* Extract provided:

Because you demanded it?
Christina Strain, best known as a colorist on Brian K. Vaughan’s renowned Runaways, gets her first real shot at writing in Generation X Vol. 1: Natural Selection. And it kind of shows. The opening six issues of this relaunched ongoing series focus on some of the freakier young mutants at the Xavier School in the heart of Central Park, the ones with oddball powers that might not be all that useful in an X-Men battle. Or so the promotional materials said. It’s kind of vague within the book itself.
Natural Selection is full of half-hearted attempts. Another promise was that each character would be fleshed out individually. You see the beginning of that in every issue, but the whole thrust has petered out within a page or two and we end up learning not much at all. Some of the longer-running plots, like the saga between bratty bad boy Quentin Quire and shy shapeshifter Benjamin Deeds, drag on for so long that it feels like entire issues are skipped before we return back to a state of affairs that really hasn’t developed at all throughout dozens of pages.

* Data provided:
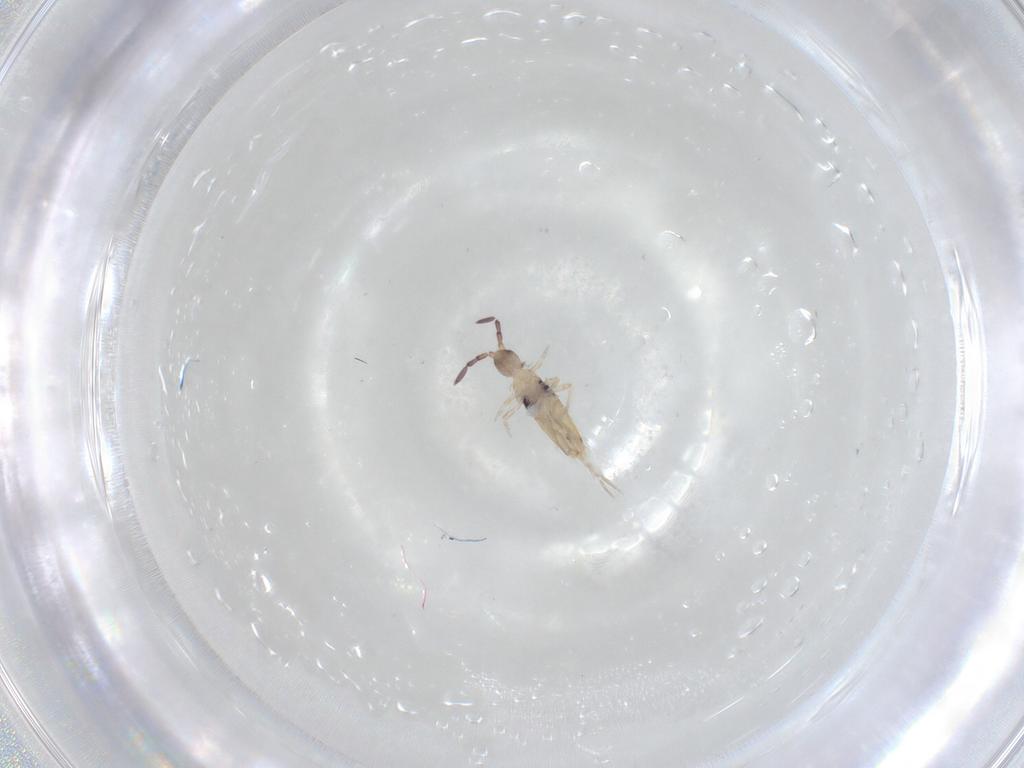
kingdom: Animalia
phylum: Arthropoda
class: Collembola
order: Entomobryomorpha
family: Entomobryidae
--
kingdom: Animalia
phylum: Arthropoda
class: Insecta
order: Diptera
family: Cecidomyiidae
* * *
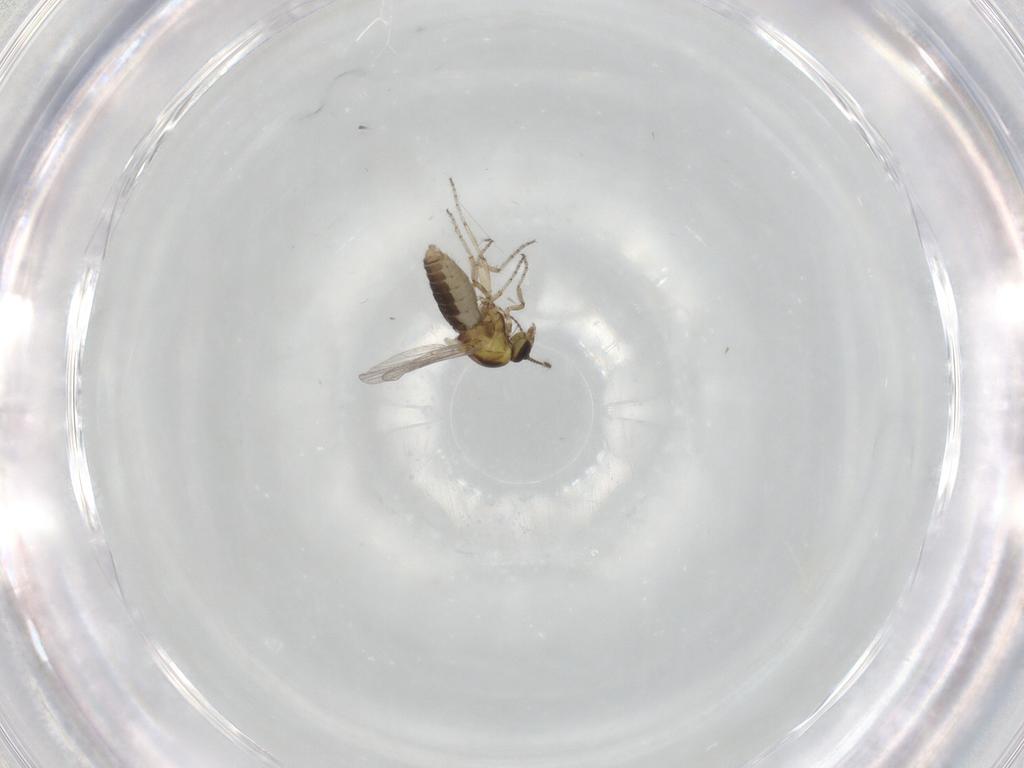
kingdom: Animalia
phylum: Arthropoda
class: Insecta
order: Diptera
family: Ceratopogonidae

* What this exercise asks:
1. List every full name (first and last) that appears in the Generation X review.
2. Continue the Generation X review, picking up after its final sentence.

* Answers provided:
1. Christina Strain, Brian K. Vaughan, Quentin Quire, Benjamin Deeds

2.
It’s hard for an artist to transition into writing, but there’s one technique Strain has definitely picked up on — decompression. The first two issues of Natural Selection easily could have been cut down to one, and the story would have been better off for it. This is a book that goes in multiple directions, with little follow up to any particular plot point, and maybe worst of all, it takes its damn sweet time getting there. Whereas many writers on lower-selling books amp things up to make sure their story gets completely told in a limited time frame, Strain must think she’s playing with house money, introducing the newly reformed M-Plate and then dispensing of her almost immediately, while the characters still TALK about her, as if they’ll get around to truly defeating the villain down the road, after they’ve made sure to start five other adventures first.
Amilcar Pinna handles the art on issues # 1-4, and he’s good at making the freaks look freaky. Problem is, everyone else looks that way, too. Jubilee, Quire and the rest have weird, upturned noses and full, pouting lips like a supermodel that hasn’t put makeup on yet. Give credit to Alberto Alburquerque on issue #5 and Martín Morazzo, who helps out on #4, because they’re able to keep the book’s appearance consistent, for better or worse. Felipe Sobreiro handles most of the colors, with assistance from Jay David Ramos, Chris Sotomayor and Nolan Woodard, and hey, they’re really good at making solid, monochromatic backgrounds. The rest is perfectly fine superhero stuff that neither adds nor subtracts from Natural Selection as a whole.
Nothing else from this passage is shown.